What is important, insists Mr Oksum, is to make sure Norske Skog remains a profitable company.

“The imbalance between demand and capacity in the European market is lasting,” Mr Oksum wrote in a letter published by the newspaper Aftenposten. “We must therefore find a permanent solution.

“I wouldn’t have subjected our employees and the company to this unless I was convinced that a closure of the mill is needed to strengthen Norske Skog and safeguard more than 6,000 jobs worldwide,” he insists.

Indeed, Norske Skog’s finances have weakened dramatically in recent years: Last year’s 210m Norwegian kroner earnings compared poorly with the near NKr4bn it made in 2001.

“We have a atenolol impotence to reverse this trend, and must act before our results deteriorate further,” explains Mr Oksum, insisting that the factory closure and plans to shift some of the production to its other factories should shave NKr200m off its costs.

Media backlash

But regardless of whether or not there is solid industrial logic behind Norske Skog’s decision, its announcement seems particularly ill timed.

Jan Oksum, chief executive, Norske Skog

Mr Oksum is refusing to sell the paper factory

Although Norway’s politicians lack formal powers to prevent the factory’s closure, their ability to whip up bad publicity has proven to be great.

Little more than one in 10 newspaper articles that have been written about the affair put the company in a good light, and most of those were published by specialist financial media, according to a survey.

Norske Skog’s insists this is because there are so many temporary workers in the newsrooms during summer, though there are clearly other reasons too.

One is the involvement of the flamboyant celebrity investors Petter Stordalen and Oystein Stray Spetalen who have thrown their hats into the ring with a NKr100m offer to acquire the doomed factory.

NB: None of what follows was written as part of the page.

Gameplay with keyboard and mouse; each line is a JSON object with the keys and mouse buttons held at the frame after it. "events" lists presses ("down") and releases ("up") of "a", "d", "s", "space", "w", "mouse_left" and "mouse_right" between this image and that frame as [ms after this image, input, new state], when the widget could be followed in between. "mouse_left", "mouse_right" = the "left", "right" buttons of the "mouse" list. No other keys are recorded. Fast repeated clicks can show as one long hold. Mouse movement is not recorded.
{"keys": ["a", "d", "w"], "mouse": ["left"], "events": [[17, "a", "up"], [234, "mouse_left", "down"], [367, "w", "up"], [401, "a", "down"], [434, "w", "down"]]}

Their bid was immediately rejected, with Norske Skog insisting that the factory is not for sale since allowing new owners to take over would merely create a new competitor.

Critics pointed out that it was obvious that Norske Skog would reject Mr Stordalen and Mr Spetalen’s bid and some cynics have dismissed the pair’s efforts to safeguard the jobs at the factory as little more than a publicity stunt.

The investors have rejected such claims and say their plan to produce book paper rather than newsprint at the factory should ensure they would not compete with Norske Skog.

Regulatory scrutiny

Along with Mr Stordalen and Mr Spetalen, there are other, rather more discreet investors waiting in the wings.

Such investor interest has attracted the attention of Norway’s competition commission, which has vowed to look into whether Norske Skog’s refusal to sell the Skien-based factory as a going concern means it is abusing its market power.

This probe comes on top of an ongoing investigation by Brussels into allegations of price fixing. The investigation relates to Norske Skog and its competitors Stora Enso of Finland and Holmen of Sweden.

All the companies insist there is overcapacity in the European market and both financial analysts and investors agree.

Some analysts anticipate a shift of paper production both to Central Europe where factories can be placed closer to their customers and to South America where high quality trees can be grown very fast.

Indeed, US investment company Capital Group has raised its stake in Norske Skog to just over 10% since the row broke out in Norway, a move seen as an endorsement of the decision to shut the factory in Skien.

But in the paper industry there is more than one type of investor. About a fifth of Norske Skog’s share holders are Norwegian forestry owners who depend on the company as a customer for their wares.

Many of them are clearly deeply opposed to any plans to shift production out of the country, though there are no guarantees that even their voices will be heard.